Through the permeable wall of capillaries and venules, oxygen, water, nutrients, and hormones are delivered from the blood to the tissues, and carbon dioxide and other metabolic byproducts are transported from it to excretory organs. Postcapillary venules, the predominant type of vessel in the upper part of the dermis, are the most permeable of the cutaneous vasculature and are the site of changes pathologic in a variety of cutaneous inflammatory diseases, the stereotypical example being leukocytoclastic vasculitis. In a postcapillary venule, pericytes and endothelial cells make contact with one another at many points along the surface of it. A single pericyte forms tight junctions with two to four subjacent endothelial cells through breaks in a multilaminate basement membrane. These points of contact between pericytes and endothelial cells are replete with fibronectin. Pericytes are contractile cells that help to create gaps in postcapillary venules during inflammatory processes. Vasoactive substances, e.g., prostaglandins and histamine, released by leukocytes, mast cells, and platelets, increase permeability of venules by inducing endothelial cells and pericytes to contract, widening of intercellular spaces being the result. This process favors deposits of immune complexes within the wall of postcapillary venules in conditions such as leukocytoclastic vasculitis, and causes serum and inflammatory cells to move into surrounding connective tissue. Also relevant to aspects pathophysiologic of inflammatory processes, particularly in regard to vasodilation and vasoconstriction, is the ability of vascular endothelium to secrete biologically active substances, such as prostaglandins, plasminogen activator, angiotensin-converting enzyme, and Factor VIII.

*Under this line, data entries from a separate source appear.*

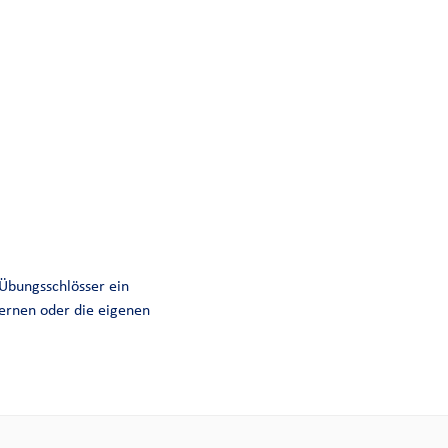
 Übungsschlösser ein
lernen oder die eigenen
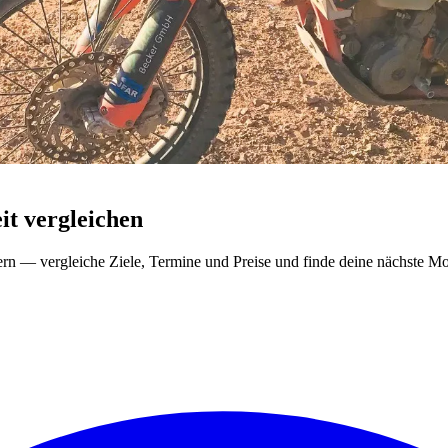
t vergleichen
ern — vergleiche Ziele, Termine und Preise und finde deine nächste Mo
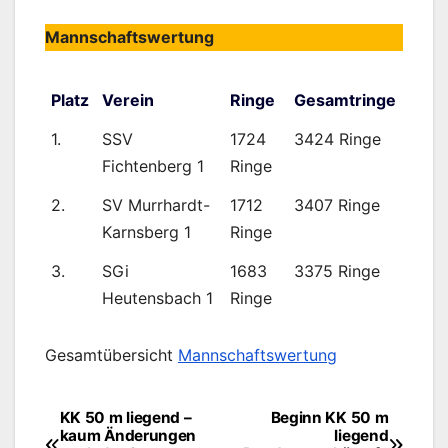
Mannschaftswertung
Platz
Verein
Ringe
Gesamtringe
1.
SSV
1724
3424 Ringe
Fichtenberg 1
Ringe
2.
SV Murrhardt-
1712
3407 Ringe
Karnsberg 1
Ringe
3.
SGi
1683
3375 Ringe
Heutensbach 1
Ringe
Gesamtübersicht
Mannschaftswertung
KK 50 m liegend –
Beginn KK 50 m
Beitragsnavigation
kaum Änderungen
liegend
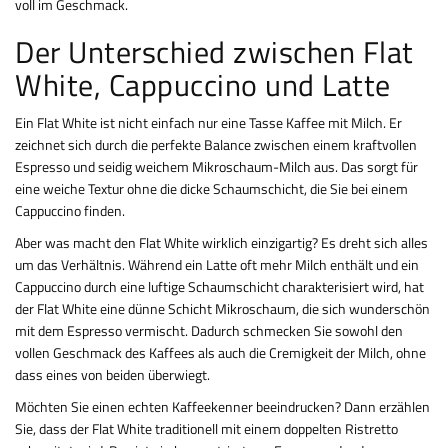
voll im Geschmack.
Der Unterschied zwischen Flat
White, Cappuccino und Latte
Ein Flat White ist nicht einfach nur eine Tasse Kaffee mit Milch. Er
zeichnet sich durch die perfekte Balance zwischen einem kraftvollen
Espresso und seidig weichem Mikroschaum-Milch aus. Das sorgt für
eine weiche Textur ohne die dicke Schaumschicht, die Sie bei einem
Cappuccino finden.
Aber was macht den Flat White wirklich einzigartig? Es dreht sich alles
um das Verhältnis. Während ein Latte oft mehr Milch enthält und ein
Cappuccino durch eine luftige Schaumschicht charakterisiert wird, hat
der Flat White eine dünne Schicht Mikroschaum, die sich wunderschön
mit dem Espresso vermischt. Dadurch schmecken Sie sowohl den
vollen Geschmack des Kaffees als auch die Cremigkeit der Milch, ohne
dass eines von beiden überwiegt.
Möchten Sie einen echten Kaffeekenner beeindrucken? Dann erzählen
Sie, dass der Flat White traditionell mit einem doppelten Ristretto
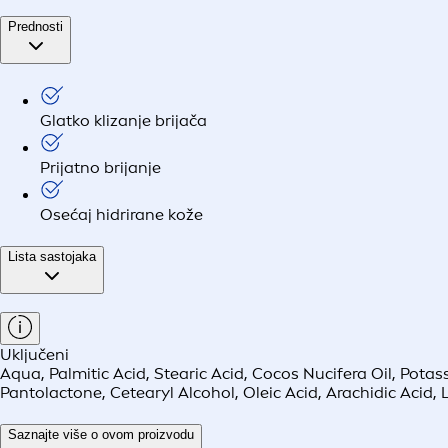
Prednosti
Glatko klizanje brijača
Prijatno brijanje
Osećaj hidrirane kože
Lista sastojaka
Uključeni
Aqua, Palmitic Acid, Stearic Acid, Cocos Nucifera Oil, Pota
Pantolactone, Cetearyl Alcohol, Oleic Acid, Arachidic Acid
Saznajte više o ovom proizvodu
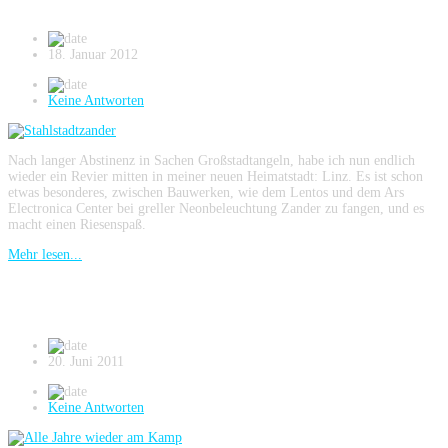
18. Januar 2012
Keine Antworten
Nach langer Abstinenz in Sachen Großstadtangeln, habe ich nun endlich
wieder ein Revier mitten in meiner neuen Heimatstadt: Linz. Es ist schon
etwas besonderes, zwischen Bauwerken, wie dem Lentos und dem Ars
Electronica Center bei greller Neonbeleuchtung Zander zu fangen, und es
macht einen Riesenspaß.
Mehr lesen...
Alle Jahre wieder am Kamp
20. Juni 2011
Keine Antworten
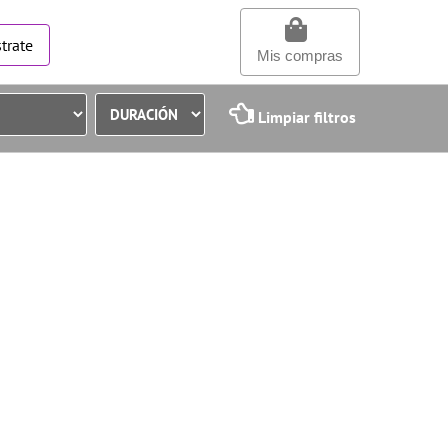
trate
Mis compras
Limpiar filtros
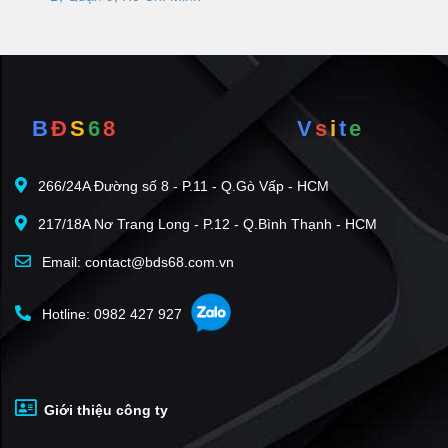
B
Đ
S
6
8
V
s
i
t
e
266/24A Đường số 8 - P.11 - Q.Gò Vấp - HCM
217/18A Nơ Trang Long - P.12 - Q.Bình Thạnh - HCM
Email: contact@bds68.com.vn
Hotline: 0982 427 927
Giới thiệu công ty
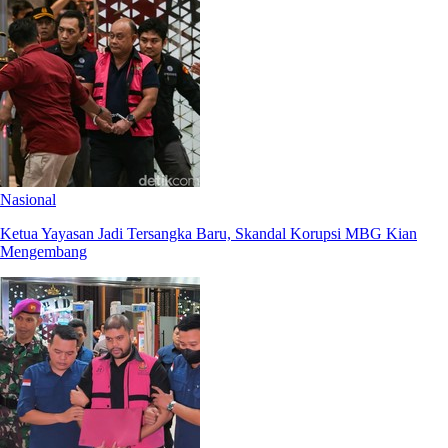
Nasional
Ketua Yayasan Jadi Tersangka Baru, Skandal Korupsi MBG Kian
Mengembang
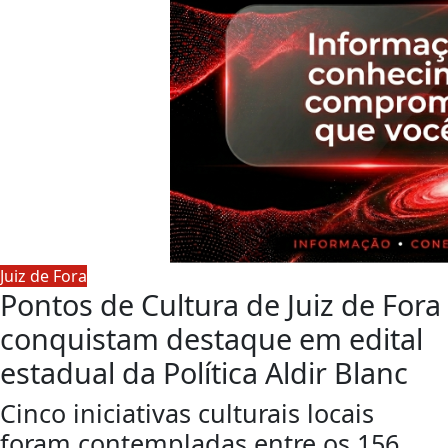
Juiz de Fora
Pontos de Cultura de Juiz de Fora
conquistam destaque em edital
estadual da Política Aldir Blanc
Cinco iniciativas culturais locais
foram contempladas entre os 156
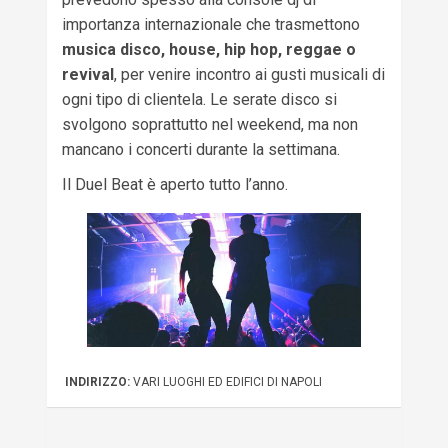
importanza internazionale che trasmettono
musica disco, house, hip hop, reggae o
revival
, per venire incontro ai gusti musicali di
ogni tipo di clientela. Le serate disco si
svolgono soprattutto nel weekend, ma non
mancano i concerti durante la settimana.
Il Duel Beat è aperto tutto l’anno.
INDIRIZZO:
VARI LUOGHI ED EDIFICI DI NAPOLI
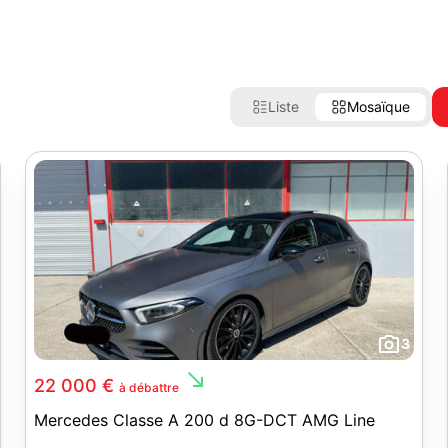
Liste
Mosaïque
3
south_east
22 000 €
à débattre
Mercedes Classe A 200 d 8G-DCT AMG Line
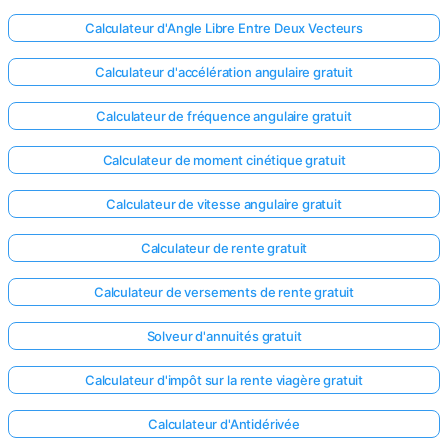
Calculateur d'Angle Libre Entre Deux Vecteurs
Calculateur d'accélération angulaire gratuit
Calculateur de fréquence angulaire gratuit
Calculateur de moment cinétique gratuit
Calculateur de vitesse angulaire gratuit
Calculateur de rente gratuit
Calculateur de versements de rente gratuit
Solveur d'annuités gratuit
Calculateur d'impôt sur la rente viagère gratuit
Calculateur d'Antidérivée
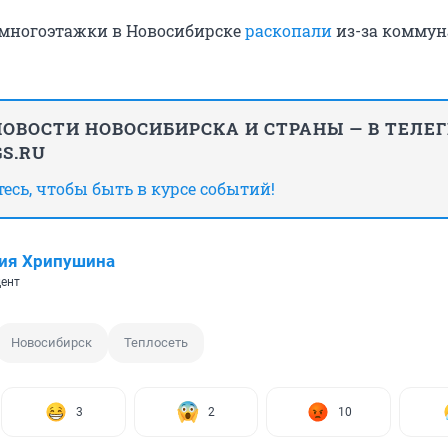
 многоэтажки в Новосибирске
раскопали
из-за коммун
ОВОСТИ НОВОСИБИРСКА И СТРАНЫ — В ТЕЛЕ
S.RU
сь, чтобы быть в курсе событий!
ия Хрипушина
ент
Новосибирск
Теплосеть
3
2
10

The red color of eruptions in the skin of Caucasians is imparted by blood that flows through widely dilated vessels in the upper part of the dermis. Papules of many acute inflammatory diseases result, in large measure, from edema that comes into being because of an imbalance between leakage of serum into tissues and reabsorption of it by lymphatics. A cutaneous vasculature that functions properly is crucial, too, to resolution of inflammatory reactions and restitutio ad integrum.